Comme un père décrépit prend plaisir à voir son enfant animé et à lui voir accomplir les exploits de la jeunesse, de même moi qui suis devenu infirme par les disgrâces acharnées de la fortune, je tire toute ma consolation de tes mérites et de ta fidélité, qu'il s'agisse de ta beauté, de ta naissance, de ta richesse ou de ton esprit, de l'une de ces qualités, de toutes, ou d'autres encore qui résident en toi et te font une couronne, je greffe mon amour sur tes trésors, en sorte que je ne suis ni infirme, ni pauvre, ni méprisé, tant que cette ombre me donne une substance qui fait que ton abondance me suffit, et que je vis d'une part de ta gloire. Vois, ce qu'il y a de mieux, je le désire pour toi, mon voeu est exaucé, et je me suis dix fois heureux!

XXXVIII

Comment ma muse peut-elle manquer de sujets d'invention, tant que tu respires, toi qui te répands dans mes vers comme une matière charmante; toi précieuse pour les éloges des plumes vulgaires?

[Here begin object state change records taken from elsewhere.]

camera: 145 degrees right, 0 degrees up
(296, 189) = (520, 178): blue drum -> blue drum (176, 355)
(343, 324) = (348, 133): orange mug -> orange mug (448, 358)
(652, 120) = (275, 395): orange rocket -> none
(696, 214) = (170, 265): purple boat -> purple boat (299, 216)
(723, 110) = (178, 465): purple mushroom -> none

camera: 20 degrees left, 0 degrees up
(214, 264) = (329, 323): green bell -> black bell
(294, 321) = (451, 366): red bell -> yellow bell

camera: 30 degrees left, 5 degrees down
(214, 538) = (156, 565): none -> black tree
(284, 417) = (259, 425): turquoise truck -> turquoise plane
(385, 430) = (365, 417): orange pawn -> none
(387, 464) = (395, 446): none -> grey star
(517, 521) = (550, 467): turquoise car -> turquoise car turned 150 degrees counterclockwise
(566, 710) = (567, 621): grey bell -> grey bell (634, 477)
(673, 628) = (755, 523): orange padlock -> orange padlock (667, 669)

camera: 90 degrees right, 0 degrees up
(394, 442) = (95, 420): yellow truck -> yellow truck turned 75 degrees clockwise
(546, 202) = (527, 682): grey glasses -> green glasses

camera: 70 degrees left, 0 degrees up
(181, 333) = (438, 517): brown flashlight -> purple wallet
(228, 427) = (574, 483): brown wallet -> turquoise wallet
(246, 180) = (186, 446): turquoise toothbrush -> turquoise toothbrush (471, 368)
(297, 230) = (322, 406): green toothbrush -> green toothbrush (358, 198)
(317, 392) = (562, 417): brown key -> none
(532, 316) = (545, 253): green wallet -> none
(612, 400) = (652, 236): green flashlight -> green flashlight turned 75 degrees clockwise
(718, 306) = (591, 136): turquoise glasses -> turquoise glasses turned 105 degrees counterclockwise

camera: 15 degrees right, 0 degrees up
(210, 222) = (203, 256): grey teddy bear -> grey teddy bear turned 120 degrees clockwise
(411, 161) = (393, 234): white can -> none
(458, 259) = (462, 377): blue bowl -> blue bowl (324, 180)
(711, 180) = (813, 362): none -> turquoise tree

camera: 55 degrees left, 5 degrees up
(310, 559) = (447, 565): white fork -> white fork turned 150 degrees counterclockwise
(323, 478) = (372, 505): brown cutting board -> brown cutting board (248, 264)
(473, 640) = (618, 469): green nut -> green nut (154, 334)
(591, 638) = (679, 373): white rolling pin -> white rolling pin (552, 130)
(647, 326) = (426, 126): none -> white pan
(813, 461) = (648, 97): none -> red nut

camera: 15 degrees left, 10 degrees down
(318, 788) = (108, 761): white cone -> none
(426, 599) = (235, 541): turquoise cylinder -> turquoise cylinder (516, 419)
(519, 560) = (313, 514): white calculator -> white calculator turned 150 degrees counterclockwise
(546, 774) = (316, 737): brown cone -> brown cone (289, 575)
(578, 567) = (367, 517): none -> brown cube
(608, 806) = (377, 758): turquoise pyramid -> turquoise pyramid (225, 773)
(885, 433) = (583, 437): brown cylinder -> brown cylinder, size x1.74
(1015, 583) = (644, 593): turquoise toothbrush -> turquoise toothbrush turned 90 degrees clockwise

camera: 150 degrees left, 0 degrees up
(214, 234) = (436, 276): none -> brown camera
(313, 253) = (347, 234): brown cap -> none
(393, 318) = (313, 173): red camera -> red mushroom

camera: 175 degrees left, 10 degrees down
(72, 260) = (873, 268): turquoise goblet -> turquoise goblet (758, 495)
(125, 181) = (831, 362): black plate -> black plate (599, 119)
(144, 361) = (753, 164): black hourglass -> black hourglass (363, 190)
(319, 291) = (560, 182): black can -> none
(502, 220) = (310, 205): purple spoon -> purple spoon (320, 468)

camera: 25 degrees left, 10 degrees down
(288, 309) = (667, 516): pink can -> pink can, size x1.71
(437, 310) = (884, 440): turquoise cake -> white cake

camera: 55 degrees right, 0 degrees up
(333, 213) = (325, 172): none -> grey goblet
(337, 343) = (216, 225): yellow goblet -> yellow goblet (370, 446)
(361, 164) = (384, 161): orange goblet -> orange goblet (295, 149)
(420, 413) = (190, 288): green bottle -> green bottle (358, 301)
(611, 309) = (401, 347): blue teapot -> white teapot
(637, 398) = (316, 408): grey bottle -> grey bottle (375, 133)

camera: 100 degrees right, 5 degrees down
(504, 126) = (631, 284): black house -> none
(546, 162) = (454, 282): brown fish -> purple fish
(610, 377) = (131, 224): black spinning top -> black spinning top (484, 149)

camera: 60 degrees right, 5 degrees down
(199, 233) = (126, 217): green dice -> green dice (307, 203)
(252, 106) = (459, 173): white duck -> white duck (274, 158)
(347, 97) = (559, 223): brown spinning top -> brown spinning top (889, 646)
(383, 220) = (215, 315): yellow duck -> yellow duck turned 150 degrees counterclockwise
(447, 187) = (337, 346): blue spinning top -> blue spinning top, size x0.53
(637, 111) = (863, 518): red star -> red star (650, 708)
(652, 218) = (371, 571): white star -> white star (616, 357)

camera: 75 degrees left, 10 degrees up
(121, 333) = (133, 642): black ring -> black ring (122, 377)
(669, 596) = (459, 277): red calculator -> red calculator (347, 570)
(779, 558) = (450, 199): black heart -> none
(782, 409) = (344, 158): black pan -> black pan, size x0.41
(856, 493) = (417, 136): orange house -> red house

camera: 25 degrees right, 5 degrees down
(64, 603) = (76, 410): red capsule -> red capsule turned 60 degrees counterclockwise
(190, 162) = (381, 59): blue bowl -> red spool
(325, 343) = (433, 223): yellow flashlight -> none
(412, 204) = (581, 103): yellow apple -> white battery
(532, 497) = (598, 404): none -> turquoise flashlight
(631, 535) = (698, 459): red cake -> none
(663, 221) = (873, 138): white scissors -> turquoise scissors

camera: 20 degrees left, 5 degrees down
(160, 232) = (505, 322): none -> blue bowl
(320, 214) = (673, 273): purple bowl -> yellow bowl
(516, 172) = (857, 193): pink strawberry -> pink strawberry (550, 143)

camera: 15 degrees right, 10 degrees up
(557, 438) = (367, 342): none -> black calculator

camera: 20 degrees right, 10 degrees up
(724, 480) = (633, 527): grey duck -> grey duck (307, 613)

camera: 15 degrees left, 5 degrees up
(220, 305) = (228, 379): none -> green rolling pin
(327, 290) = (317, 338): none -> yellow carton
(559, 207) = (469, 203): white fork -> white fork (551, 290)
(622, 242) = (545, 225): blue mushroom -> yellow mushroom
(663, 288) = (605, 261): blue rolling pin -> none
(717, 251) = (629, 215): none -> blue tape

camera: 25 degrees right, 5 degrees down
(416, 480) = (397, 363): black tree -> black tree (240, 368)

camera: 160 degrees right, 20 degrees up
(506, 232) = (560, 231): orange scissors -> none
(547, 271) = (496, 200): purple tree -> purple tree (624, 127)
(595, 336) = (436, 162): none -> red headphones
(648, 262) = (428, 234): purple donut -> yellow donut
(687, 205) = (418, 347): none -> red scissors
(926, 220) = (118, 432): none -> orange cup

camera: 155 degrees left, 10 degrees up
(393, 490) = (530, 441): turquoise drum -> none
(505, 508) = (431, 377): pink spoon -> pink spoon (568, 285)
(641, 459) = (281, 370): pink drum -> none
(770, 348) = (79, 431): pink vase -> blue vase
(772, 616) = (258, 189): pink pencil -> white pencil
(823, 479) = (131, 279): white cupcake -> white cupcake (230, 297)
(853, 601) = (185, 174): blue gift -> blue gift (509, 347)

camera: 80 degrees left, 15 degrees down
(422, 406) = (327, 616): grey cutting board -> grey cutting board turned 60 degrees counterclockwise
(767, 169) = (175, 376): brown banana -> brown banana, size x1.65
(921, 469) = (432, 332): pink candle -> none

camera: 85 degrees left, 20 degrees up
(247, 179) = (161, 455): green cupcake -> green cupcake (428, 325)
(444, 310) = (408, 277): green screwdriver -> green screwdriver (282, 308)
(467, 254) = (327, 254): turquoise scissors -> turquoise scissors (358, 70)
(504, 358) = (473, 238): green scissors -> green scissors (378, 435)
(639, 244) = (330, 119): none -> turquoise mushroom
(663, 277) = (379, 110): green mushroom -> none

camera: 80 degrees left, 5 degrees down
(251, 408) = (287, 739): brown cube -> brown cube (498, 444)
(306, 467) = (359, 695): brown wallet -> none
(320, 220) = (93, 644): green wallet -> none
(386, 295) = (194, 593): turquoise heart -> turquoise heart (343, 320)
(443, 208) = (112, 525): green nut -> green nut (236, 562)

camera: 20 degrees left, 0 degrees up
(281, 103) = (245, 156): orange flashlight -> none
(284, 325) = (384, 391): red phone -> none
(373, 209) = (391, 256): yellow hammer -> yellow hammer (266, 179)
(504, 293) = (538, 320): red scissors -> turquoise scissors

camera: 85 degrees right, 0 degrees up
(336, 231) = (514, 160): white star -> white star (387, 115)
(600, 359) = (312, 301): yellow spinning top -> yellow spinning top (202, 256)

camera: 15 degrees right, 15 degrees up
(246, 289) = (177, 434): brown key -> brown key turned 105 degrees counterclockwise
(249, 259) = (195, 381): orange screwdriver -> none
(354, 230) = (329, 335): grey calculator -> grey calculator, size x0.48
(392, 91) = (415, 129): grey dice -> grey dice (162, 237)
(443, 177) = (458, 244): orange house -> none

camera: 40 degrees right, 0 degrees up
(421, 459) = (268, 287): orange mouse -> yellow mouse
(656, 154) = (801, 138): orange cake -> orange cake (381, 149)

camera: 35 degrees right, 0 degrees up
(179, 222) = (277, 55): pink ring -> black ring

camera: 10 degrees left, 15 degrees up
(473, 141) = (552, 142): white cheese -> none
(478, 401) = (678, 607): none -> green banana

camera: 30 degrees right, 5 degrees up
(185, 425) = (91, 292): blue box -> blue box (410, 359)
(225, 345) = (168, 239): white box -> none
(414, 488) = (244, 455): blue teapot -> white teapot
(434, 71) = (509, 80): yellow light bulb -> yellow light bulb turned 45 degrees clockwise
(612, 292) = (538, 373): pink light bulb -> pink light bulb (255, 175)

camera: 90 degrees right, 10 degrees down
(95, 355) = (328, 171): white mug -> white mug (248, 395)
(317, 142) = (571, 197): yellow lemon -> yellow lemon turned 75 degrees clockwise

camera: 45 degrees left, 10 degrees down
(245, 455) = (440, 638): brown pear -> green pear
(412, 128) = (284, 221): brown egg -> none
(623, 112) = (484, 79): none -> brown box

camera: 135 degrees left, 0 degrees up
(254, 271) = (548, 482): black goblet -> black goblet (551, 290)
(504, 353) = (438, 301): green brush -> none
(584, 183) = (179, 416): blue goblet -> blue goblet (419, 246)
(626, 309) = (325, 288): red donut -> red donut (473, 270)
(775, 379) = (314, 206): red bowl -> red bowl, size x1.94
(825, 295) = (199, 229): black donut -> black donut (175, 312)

Oh! rends-en grâces à toi-même s'il se trouve en moi quelque chose qui soit digne de subsister devant tes yeux; qui pourrait être assez muet pour ne pouvoir t'écrire lorsque tu donnes toi-même le jour à l'imagination? Sois la dixième muse, dix fois plus précieuse que ces neuf soeurs d'autrefois, que les anciens invoquent, et que celui qui t'appellera à son aide sache produire des vers immortels qui survivent aux longues mémoires. Si ma muse légère plaît à quelqu'un dans ce temps curieux, c'est à moi que revient la peine, mais c'est à toi qu'appartient l'honneur.